An old rule of thumb is that when the fireweed blooms, summer is far from over, but it has reached the midway mark.

Walt Humphries Tales from the Dump column standard for Yellowknifer

I like fireweed and it is one of my favourite plants. It creates a burst of colour. I don’t consider it a weed, although some gardeners may disagree. It does produce a lot of seeds and grows from underground runners called rhizomes. Fireweed is also a perennial, for once the root system is established it will send up a new surface-flowering plant every year.

So, if you consider the plant to be the root system that every year sends up a flowering section, they are a little like mushrooms in that regard. So, the plant you see blooming every year may have been living in that spot for hundreds or thousands of years. That’s interesting to wrap your mind around. But it gets even more interesting because it sends out the rhizomes, which periodically send up more flowering blooms.

You start with one plant, the next year you have five flowering stems, the next year 25, and then the next year 125. You can see where this is going, I hope. You could have hundreds of flower stems — a big patch of fireweed that is all part of the same plant. So that big patch of fireweed in the photo on this page could be a single plant and it could have been growing for thousands of years.

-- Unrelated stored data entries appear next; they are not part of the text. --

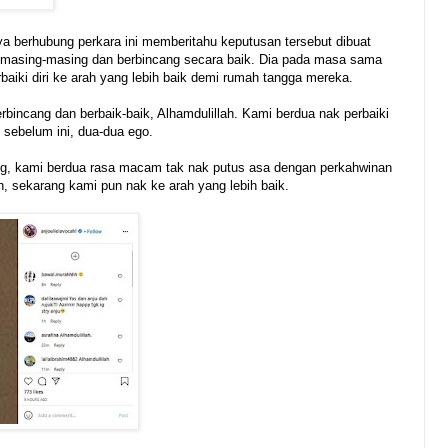
nya berhubung perkara ini memberitahu keputusan tersebut dibuat
masing-masing dan berbincang secara baik. Dia pada masa sama
iki diri ke arah yang lebih baik demi rumah tangga mereka.
berbincang dan berbaik-baik, Alhamdulillah. Kami berdua nak perbaiki
 sebelum ini, dua-dua ego.
cang, kami berdua rasa macam tak nak putus asa dengan perkahwinan
h, sekarang kami pun nak ke arah yang lebih baik.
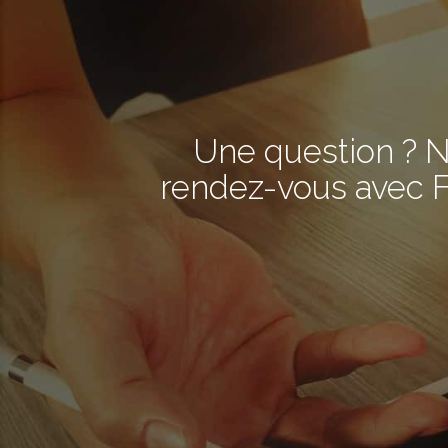
Une question ? N
rendez-vous avec F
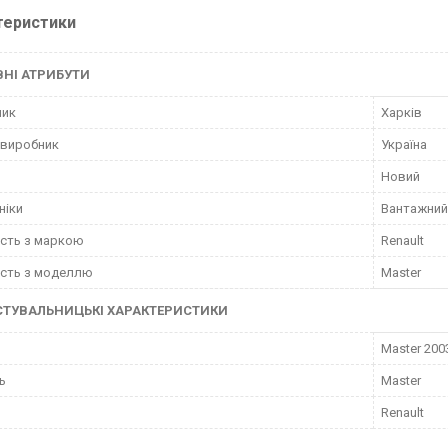
теристики
НІ АТРИБУТИ
ник
Харків
 виробник
Україна
Новий
ніки
Вантажний
ість з маркою
Renault
ість з моделлю
Master
СТУВАЛЬНИЦЬКІ ХАРАКТЕРИСТИКИ
Master 200
ь
Master
Renault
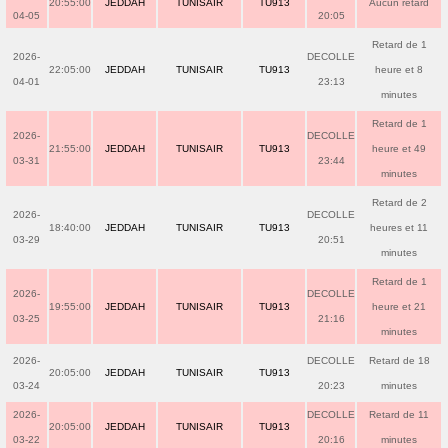
20:55:00
JEDDAH
TUNISAIR
TU913
Aucun retard
04-05
20:05
Retard de 1
2026-
DECOLLE
22:05:00
JEDDAH
TUNISAIR
TU913
heure et 8
04-01
23:13
minutes
Retard de 1
2026-
DECOLLE
21:55:00
JEDDAH
TUNISAIR
TU913
heure et 49
03-31
23:44
minutes
Retard de 2
2026-
DECOLLE
18:40:00
JEDDAH
TUNISAIR
TU913
heures et 11
03-29
20:51
minutes
Retard de 1
2026-
DECOLLE
19:55:00
JEDDAH
TUNISAIR
TU913
heure et 21
03-25
21:16
minutes
2026-
DECOLLE
Retard de 18
20:05:00
JEDDAH
TUNISAIR
TU913
03-24
20:23
minutes
2026-
DECOLLE
Retard de 11
20:05:00
JEDDAH
TUNISAIR
TU913
03-22
20:16
minutes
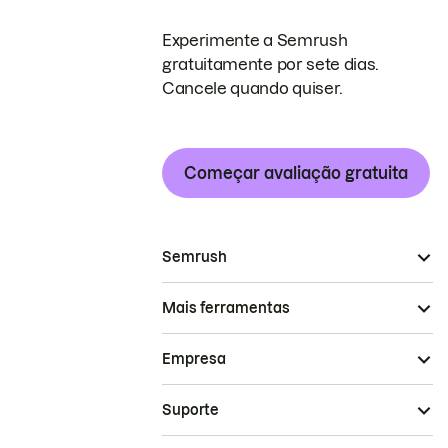
Experimente a Semrush
gratuitamente por sete dias.
Cancele quando quiser.
Começar avaliação gratuita
Semrush
Mais ferramentas
Empresa
Suporte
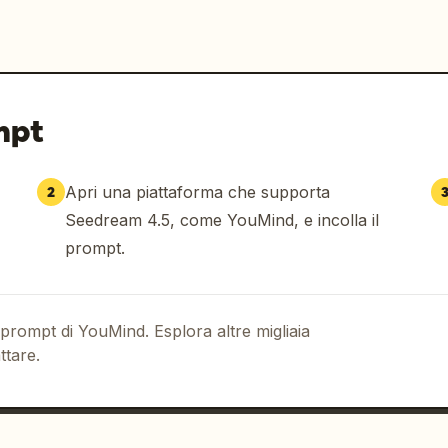
mpt
Apri una piattaforma che supporta
2
Seedream 4.5, come YouMind, e incolla il
prompt.
 prompt di YouMind. Esplora altre migliaia
ttare.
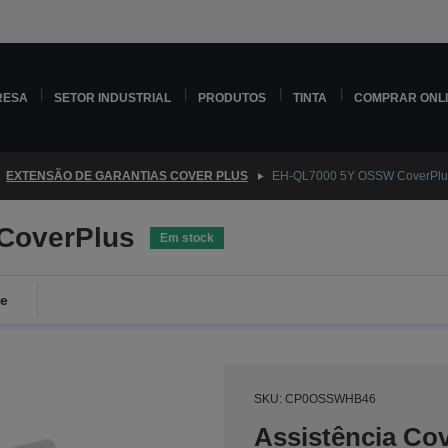
RESA
SETOR INDUSTRIAL
PRODUTOS
TINTA
COMPRAR ONL
EXTENSÃO DE GARANTIAS COVER PLUS
EH-QL7000 5Y OSSW CoverPlu
CoverPlus
Em stock
de
SKU: CP0OSSWHB46
Assistência Co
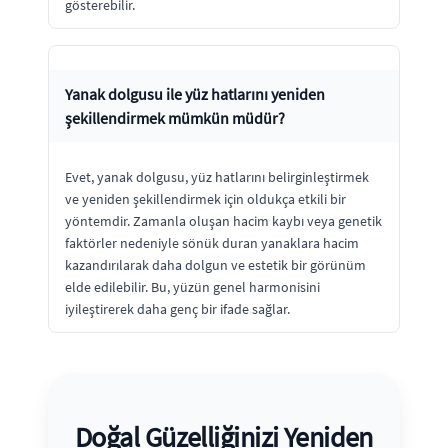
gösterebilir.
Yanak dolgusu ile yüz hatlarını yeniden
şekillendirmek mümkün müdür?
Evet, yanak dolgusu, yüz hatlarını belirginleştirmek
ve yeniden şekillendirmek için oldukça etkili bir
yöntemdir. Zamanla oluşan hacim kaybı veya genetik
faktörler nedeniyle sönük duran yanaklara hacim
kazandırılarak daha dolgun ve estetik bir görünüm
elde edilebilir. Bu, yüzün genel harmonisini
iyileştirerek daha genç bir ifade sağlar.
Doğal Güzelliğinizi Yeniden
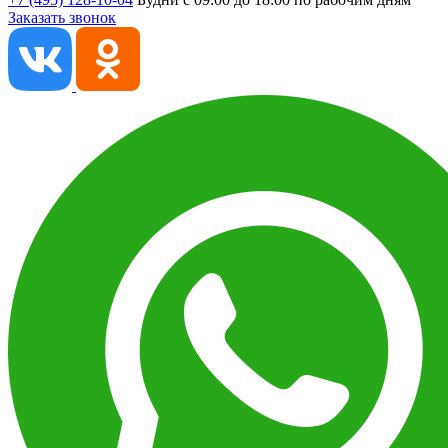
Заказать звонок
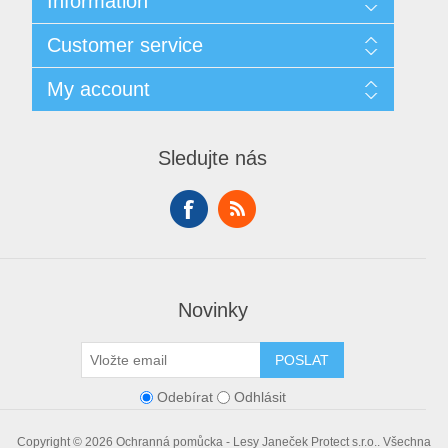
Information
Sitemap
Customer service
Doprava
GDPR
Search
My account
Obchodní podmínky
Recently viewed products
O nás
Compare products list
My account
Contact us
New products
Orders
Sledujte nás
Addresses
Shopping cart
Wishlist
Novinky
POSLAT
Odebírat
Odhlásit
Copyright © 2026 Ochranná pomůcka - Lesy Janeček Protect s.r.o.. Všechna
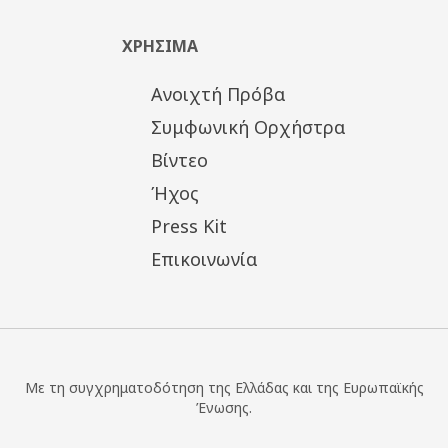
ΧΡΗΣΙΜΑ
Ανοιχτή Πρόβα
Συμφωνική Ορχήστρα
Βίντεο
Ήχος
Press Kit
Επικοινωνία
Με τη συγχρηματοδότηση της Ελλάδας και της Ευρωπαϊκής
Ένωσης.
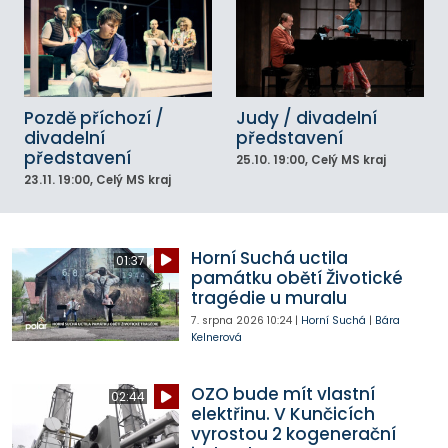
Pozdě příchozí /
Judy / divadelní
divadelní
představení
představení
25.10.
19:00
, Celý MS kraj
23.11.
19:00
, Celý MS kraj
Horní Suchá uctila
01:37
památku obětí Životické
tragédie u muralu
7. srpna 2026
10:24
|
Horní Suchá
|
Bára
Kelnerová
OZO bude mít vlastní
02:44
elektřinu. V Kunčicích
vyrostou 2 kogenerační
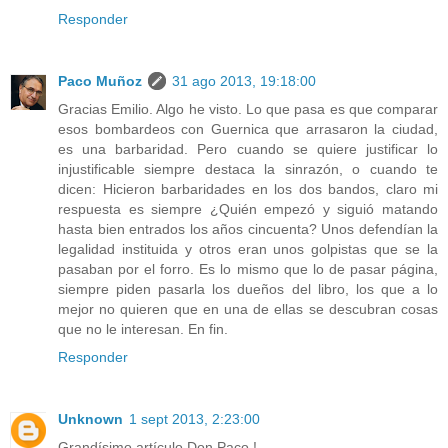
Responder
Paco Muñoz
31 ago 2013, 19:18:00
Gracias Emilio. Algo he visto. Lo que pasa es que comparar
esos bombardeos con Guernica que arrasaron la ciudad,
es una barbaridad. Pero cuando se quiere justificar lo
injustificable siempre destaca la sinrazón, o cuando te
dicen: Hicieron barbaridades en los dos bandos, claro mi
respuesta es siempre ¿Quién empezó y siguió matando
hasta bien entrados los años cincuenta? Unos defendían la
legalidad instituida y otros eran unos golpistas que se la
pasaban por el forro. Es lo mismo que lo de pasar página,
siempre piden pasarla los dueños del libro, los que a lo
mejor no quieren que en una de ellas se descubran cosas
que no le interesan. En fin.
Responder
Unknown
1 sept 2013, 2:23:00
Grandísimo artículo Don Paco !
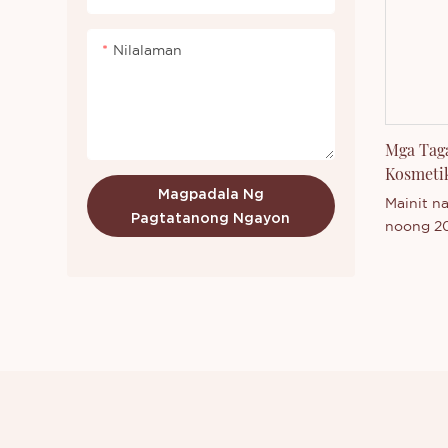
malawak 
produkto
Nilalaman
ugnayan 
sa aming
Iba Pang
nais mal
Mga Tag
aming k
Kosmetik
Magpadala Ng
Mainit n
Pagtatanong Ngayon
noong 20
latex na
sinusupo
pagpapas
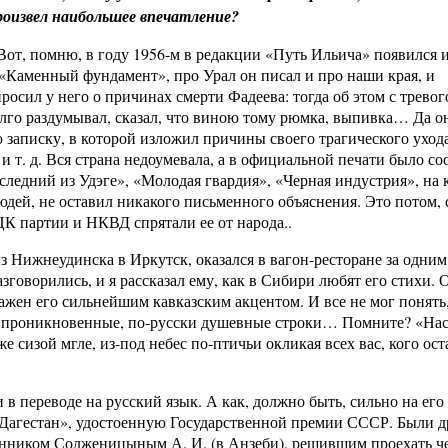
оизвел наибольшее впечатление?
 Вот, помню, в году 1956-м в редакции «Путь Ильича» появился 
 «Каменный фундамент», про Урал он писал и про наши края, и
осил у него о причинах смерти Фадеева: тогда об этом с тревог
олго раздумывал, сказал, что виною тому рюмка, выпивка… Да он
 записку, в которой изложил причины своего трагического ухода
и т. д. Вся страна недоумевала, а в официальной печати было с
следний из Удэге», «Молодая гвардия», «Черная индустрия», на 
юдей, не оставил никакого письменного объяснения. Это потом, 
 ЦК партии и НКВД спрятали ее от народа..
 Нижнеудинска в Иркутск, оказался в вагон-ресторане за одним
зговорились, и я рассказал ему, как в Сибири любят его стихи. 
ражен его сильнейшим кавказским акцентом. И все не мог понять,
м проникновенные, по-русски душевные строки… Помните? «Нас
же сизой мгле, из-под небес по-птичьи окликая всех вас, кого ост
 в переводе на русский язык. А как, должно быть, сильно на его
Дагестан», удостоенную Государственной премии СССР. Были д
нанником Солженицыным А. И. (в Анзеби), решившим проехать ч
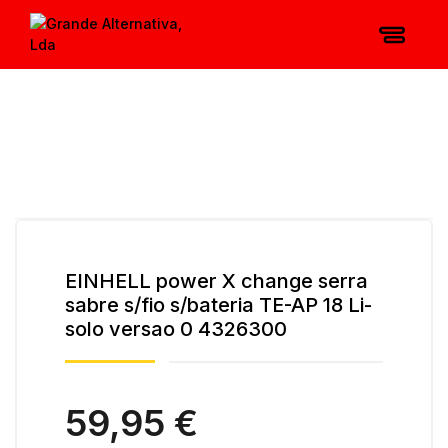
EINHELL power X change serra
sabre s/fio s/bateria TE-AP 18 Li-
solo versao 0 4326300
59,95 €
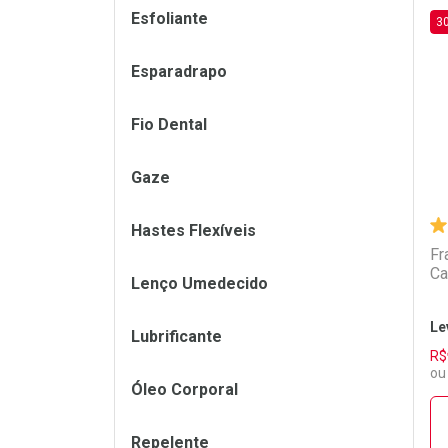
Esfoliante
3
L
P
Esparadrapo
Fio Dental
Gaze
Hastes Flexíveis
Fr
Ca
Lenço Umedecido
Le
Lubrificante
R$
ou
Óleo Corporal
Repelente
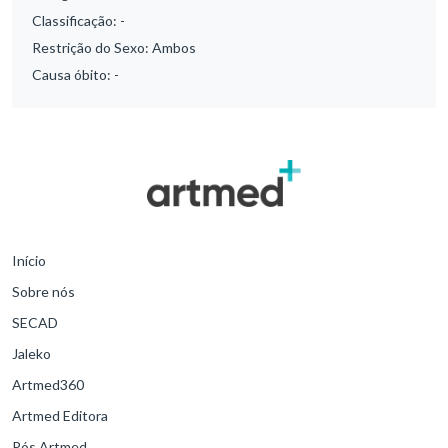
Classificação:
-
Restrição do Sexo:
Ambos
Causa óbito:
-
Início
Sobre nós
SECAD
Jaleko
Artmed360
Artmed Editora
Pós Artmed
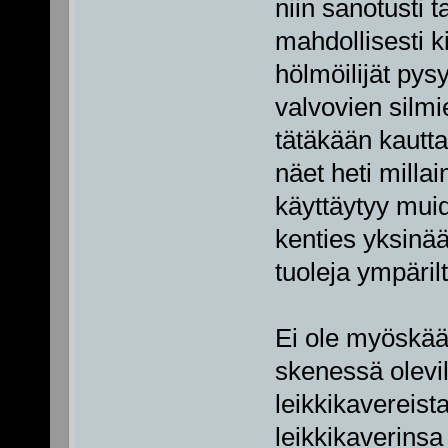
niin sanotusti t
mahdollisesti 
hölmöilijät pys
valvovien silmie
tätäkään kautta
näet heti milla
käyttäytyy mui
kenties yksinä
tuoleja ympärilt
Ei ole myöskää
skenessä olevil
leikkikavereista
leikkikaverinsa 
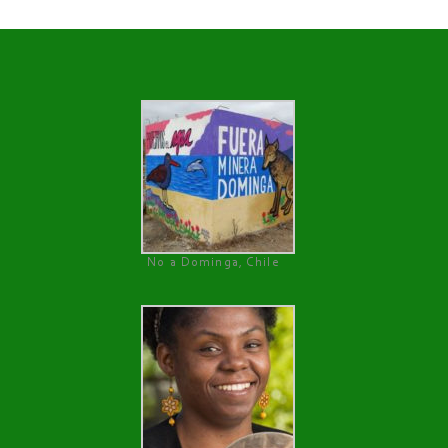
No a Dominga, Chile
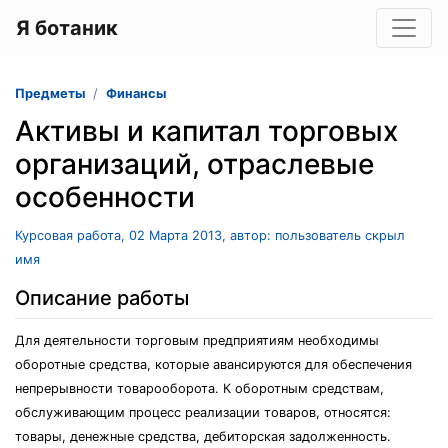
Я ботаник
Предметы
Финансы
Активы и капитал торговых
организаций, отраслевые
особенности
Курсовая работа, 02 Марта 2013, автор: пользователь скрыл
имя
Описание работы
Для деятельности торговым предприятиям необходимы
оборотные средства, которые авансируются для обеспечения
непрерывности товарооборота. К оборотным средствам,
обслуживающим процесс реализации товаров, относятся:
товары, денежные средства, дебиторская задолженность.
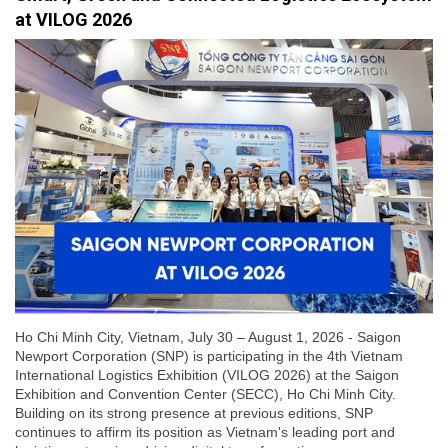
at VILOG 2026
Ho Chi Minh City, Vietnam, July 30 – August 1, 2026 - Saigon
Newport Corporation (SNP) is participating in the 4th Vietnam
International Logistics Exhibition (VILOG 2026) at the Saigon
Exhibition and Convention Center (SECC), Ho Chi Minh City.
Building on its strong presence at previous editions, SNP
continues to affirm its position as Vietnam's leading port and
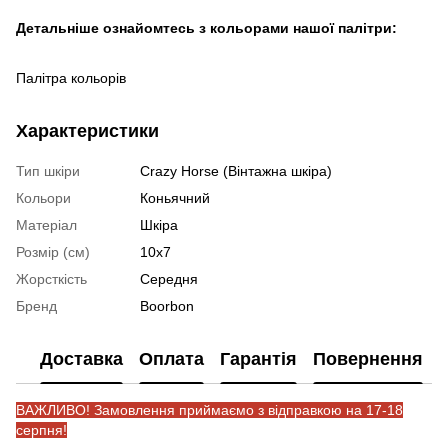
Детальніше ознайомтесь з кольорами нашої палітри:
Палітра кольорів
Характеристики
Тип шкіри
Crazy Horse (Вінтажна шкіра)
Кольори
Коньячний
Матеріал
Шкіра
Розмір (см)
10x7
Жорсткість
Середня
Бренд
Boorbon
Доставка
Оплата
Гарантія
Повернення
ВАЖЛИВО! Замовлення приймаємо з відправкою на 17-18
серпня!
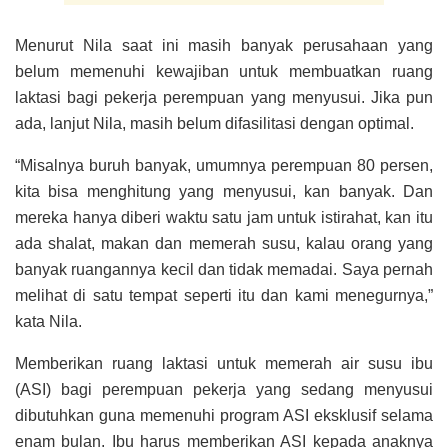
Menurut Nila saat ini masih banyak perusahaan yang
belum memenuhi kewajiban untuk membuatkan ruang
laktasi bagi pekerja perempuan yang menyusui. Jika pun
ada, lanjut Nila, masih belum difasilitasi dengan optimal.
“Misalnya buruh banyak, umumnya perempuan 80 persen,
kita bisa menghitung yang menyusui, kan banyak. Dan
mereka hanya diberi waktu satu jam untuk istirahat, kan itu
ada shalat, makan dan memerah susu, kalau orang yang
banyak ruangannya kecil dan tidak memadai. Saya pernah
melihat di satu tempat seperti itu dan kami menegurnya,”
kata Nila.
Memberikan ruang laktasi untuk memerah air susu ibu
(ASI) bagi perempuan pekerja yang sedang menyusui
dibutuhkan guna memenuhi program ASI eksklusif selama
enam bulan. Ibu harus memberikan ASI kepada anaknya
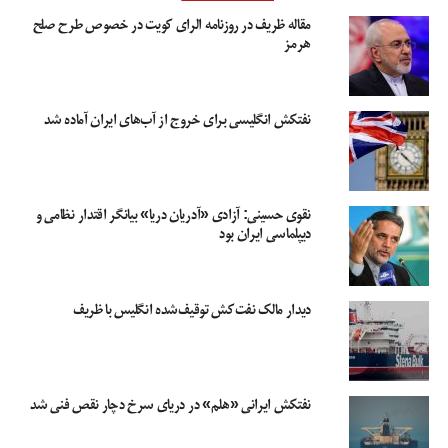
مقاله ظریف در روزنامه الرای کویت در خصوص طرح صلح
هرمز
نفتکش انگلیسی برای خروج از آب‌های ایران آماده شد
نقوی حسینی: آزادی «آدریان دریا» بیانگر اقتدار نظامی و
دیپلماسی ایران بود
دیدار مالک نفت‌کش توقیف‌شده انگلیس با ظریف
نفتکش ایرانی «هلم» در دریای سرخ دچار نقص فنی شد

You can harvest the new shoots in the spring and use them as salad greens and, apparently, people can make tea from the leaves. I read that some Indigenous people in B.C. cultivate fireweed patches so they can harvest from them. This is something others may want to consider. On the other hand, some people really do think of them as a weed that tries to take over their garden because once they get established, they are hard to get rid of because those rhizomes left in the ground just keep sprouting.

Each plant can produce thousands of little seeds that come with their own fluffy top, which can be carried long distances by the wind. So in the late summer when they are seeding, there are billions of these seeds blowing around the country, and fireweed can be found in most of North America. Obviously, the seeds that fall on areas recently burnt find a great growing environment. I have seen burns a year or two old where fireweed is the dominate flower and plant.

That means you can have areas of dozens or even hundreds of square kilometres of this plant. One fall, I was prospecting through a recent burned-out area, and it was just a carpet of fireweed. It was late summer; a wind came up and I found myself in a blizzard of fireweed seeds. It was truly amazing.

All those seeds were being carried north out to the tundra, where they can land and germinate the next year, giving one a big patch of fireweed on the tundra. However, since there is a shorter growing season, they don’t have time to seed and the cold kills off the roots and rhizomes in the winter. So, the plants show up for one summer and then are gone. There is a dwarf species of fireweed that does grow on the tundra, but it is no where near as prolific as our bush fireweed.

So basically, fireweed is a lot more interesting as a plant than most people realize. Here is another bit of trivia: in England they are called Rosebay willowherb. Personally, I think they are an amazing plant and what’s the harm in having a few in your garden? They are a beautiful Northern plant and the bees and insects love them.